Example	For example, if the volume of sample subgroup is varying and very large, it would be appropriate to use Laney u chart. Ex. track the number of errors in the bills in the hospital billing department	For example, in a varying sample subgroup unit, different count of defects, DPU of one subgroup can be compared to another subgroup	For example, in a fixed sample subgroup of 50 units, defects in one subgroup can be compared to another subgroup
Appropriateness	Laney u' chart is widely used in healthcare quality monitoring that has a very large sample size (n > 5,000).	The u control chart is used if the area did not stay constant. The plotted values are fraction of the subgroup sizes.	The c control chart is used if the area stayed constant from sample to sample
Over/ Under Dispersion	The calculations for the Laney attributes charts include Sigma Z, which is an adjustment for overdispersion or under dispersion.	A low number of samples in sample subgroup make the band between high and low limits wider resulting in all data points falling inside of the control limits. (Under dispersion). Similarly larger sample size resulting in over dispersion.	A large number of samples in sample subgroup make the band between high and low limits narrower resulting in the data points falling outside of the control limits. (Over dispersion). Similarly, lower sample size resulting in under dispersion.

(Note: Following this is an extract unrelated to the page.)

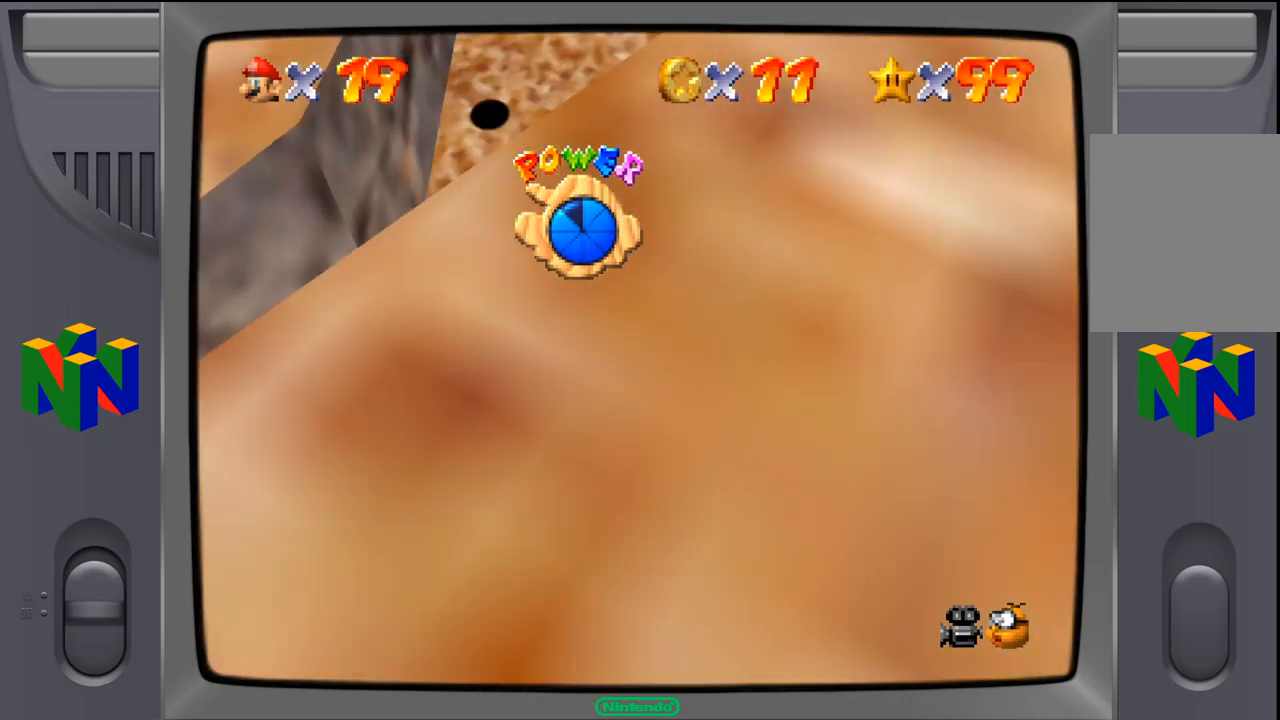
{"buttons": [], "left_stick": "center", "events": []}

Control limits	Depending on Sigma Z value, control limits are adjusted for under or over dispersion 1.       If Sigma Z = 1, control limits are same as on traditional u chart 2.       If Sigma Z > 1, control limits are wider than traditional u chart to adjust for over dispersion 3.       If Sigma Z < 1, control limits are narrower than traditional u chart to adjust for under dispersion	Centerline = u bar = Sum of all defects / Sum of units inspected Avg. number of samples in a subgroup = N bar = Sum of units inspected / Number of subgroups Control limits = u bar +/- 3 * sqrt (u bar / n bar)	Centerline = c bar = Sum of all defects / Number of subgroups Control limits = c bar +/- 3 * sqrt(c bar)

While all the published answers are excellent, Ankur's, Avishi's and Sarala's responses stand out. Ankur is the winner for this question as he has explained the crucial adjustment aspect for over-dispersion and under-dispersion. 

A reminder to other respondents that the AI-generated answers are not being approved.